L’élection de Nicolas Sarkozy à la Présidence de la République marque un tournant de la vie politique française à plus d’un titre. C’est en premier lieu la victoire d’une droite dure et décomplexée qui a réussi à diffuser dans la population, y compris dans certaines couches populaires, les idées propres à satisfaire avant tout les milieux financiers et les groupes sociaux les plus fortunés, et aussi à intégrer dans son projet les principaux thèmes de l’extrême droite. En développant une rhétorique identitaire à caractère xénophobe et nationaliste et en pratiquant un discours à double sens, elle a pris à
contre-pied toutes les forces se réclamant du mouvement social et citoyen : le slogan sur la « valeur travail » masque la destruction du droit du travail et de la protection sociale ; la rengaine « travailler plus pour gagner plus » dissimule l’aggravation criante des inégalités, la stagnation des salaires et l’envol des profits ; le martèlement sur la sécurité fait oublier la restriction des libertés ; l’incantation à la modernisation de la France ouvre la voie à son
alignement sur les dogmes néolibéraux.
Le second tour de l’élection présidentielle confirme aussi l’échec de toutes les gauches. Échec de la gauche traditionnelle qui n’a pas réussi à rendre crédible un projet de transformation sociale véritable, empêtrée qu’elle est dans des dilemmes terribles : accompagner la mutation du capitalisme visant à tout marchandiser ou bien en combattre la logique en lui mettant des bornes solides ; approfondir la dérive libérale de l’Europe ou bien engager celle-ci vers un objectif social et écologique. Échec également de la gauche
anti-libérale qui, dans une cacophonie désastreuse, a enterré la construction de l’unité qui avait permis la victoire contre le traité constitutionnel européen en 2005.

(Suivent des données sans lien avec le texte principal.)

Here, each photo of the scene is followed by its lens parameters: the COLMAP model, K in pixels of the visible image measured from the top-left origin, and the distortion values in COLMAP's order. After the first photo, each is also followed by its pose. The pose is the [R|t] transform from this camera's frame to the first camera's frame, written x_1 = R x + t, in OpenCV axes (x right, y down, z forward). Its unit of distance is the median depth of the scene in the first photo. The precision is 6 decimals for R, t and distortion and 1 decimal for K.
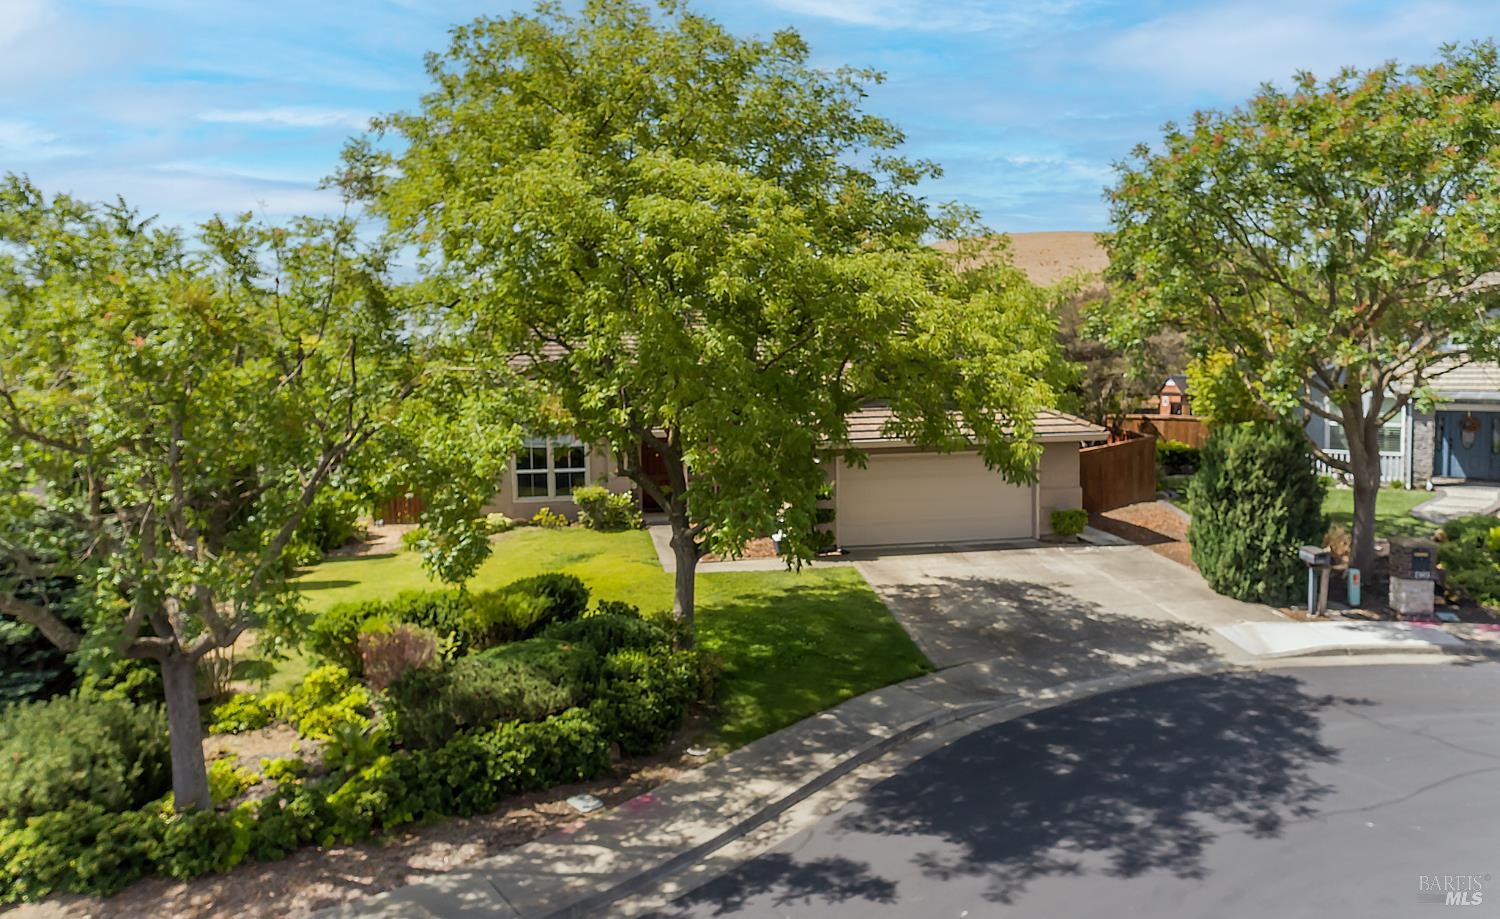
lens RADIAL K [[993.4, 0, 745.1], [0, 993.4, 457.5], [0, 0, 1]] dist [0.029763, 0.004961]
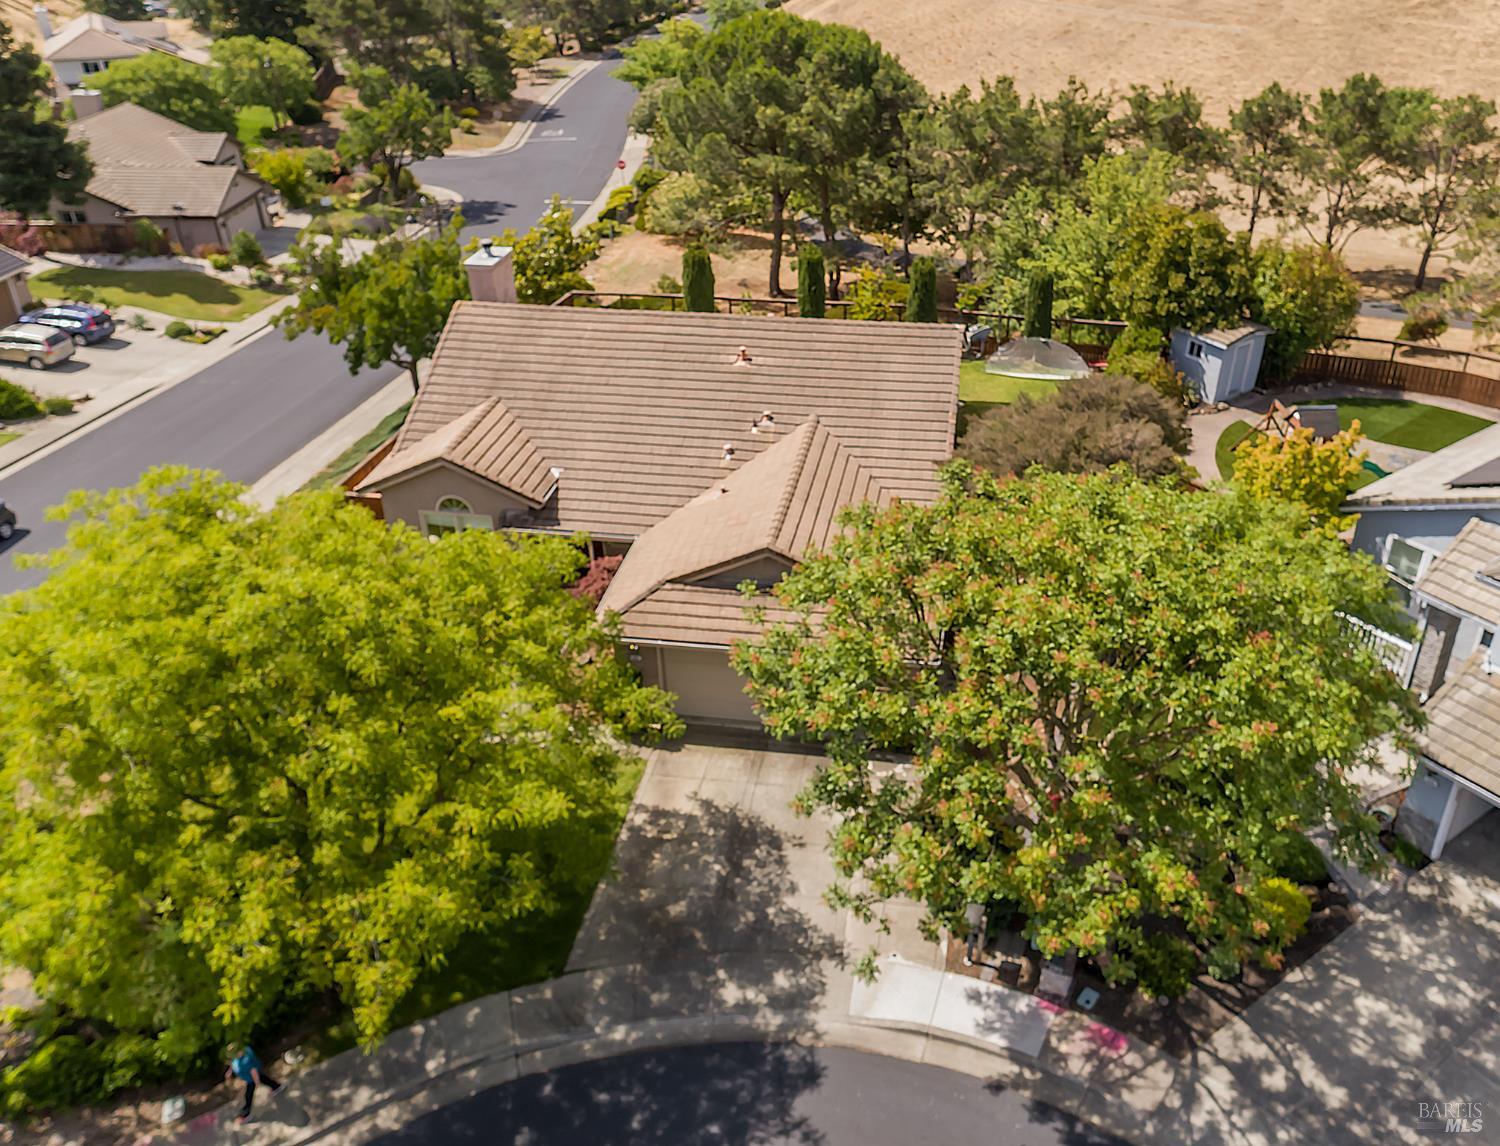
lens RADIAL K [[1203.7, 0, 827.9], [0, 1203.7, 546.6], [0, 0, 1]] dist [0.025753, 0.020155]
pose [[0.954462, 0.157613, -0.253297, 0.828391], [-0.038432, 0.906933, 0.419518, -0.910597], [0.295845, -0.390679, 0.871691, 0.055902]]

La situation devant laquelle le mouvement social et citoyen se trouve exige un examen approfondi des raisons pour lesquelles le néolibéralisme ne recule pas, mais se durcit, en dépit des résistances que lui opposent ceux qui refusent la dégradation des conditions
d’emploi, les délocalisations, la disparition progressive des services publics, la baisse de la fiscalité sur les plus riches, la dégradation écologique, la pénétration des OGM dans les campagnes, etc.
L’association Attac voit dans cette exigence de réflexion une nouvelle raison de poursuivre son travail d’éducation populaire pour que les citoyens puissent se réapproprier la politique, c’est-à-dire peser effectivement sur les décisions qui les concernent, bien au-delà des simples échéances électorales. A ce titre, les rendez-vous essentiels sont devant nous : la résorption du chômage appelle une répartition juste des richesses, sans laquelle il ne peut y avoir de base sociale populaire à la transformation sociale ; les services publics pour tous demandent des impôts progressifs sur tous les revenus ; des retraites équilibrées ont besoin, non de fonds de pension, mais de cotisations sociales progressant au rythme de la richesse produite ; l’écologie exige une régulation planétaire ; un monde vivable pour tous et en paix doit impérativement substituer la coopération à la concurrence dont sont surtout victimes les plus démunis dans les pays les plus pauvres ; la solidarité, la justice et la démocratie sont incompatibles avec les impératifs dictés par les capitaux circulant librement.
C’est autour de ces propositions que la résistance au néolibéralisme pourra être active, offensive et efficace. Attac prendra toute sa part à une telle dynamique qui aura du sens si elle devient celle des citoyens.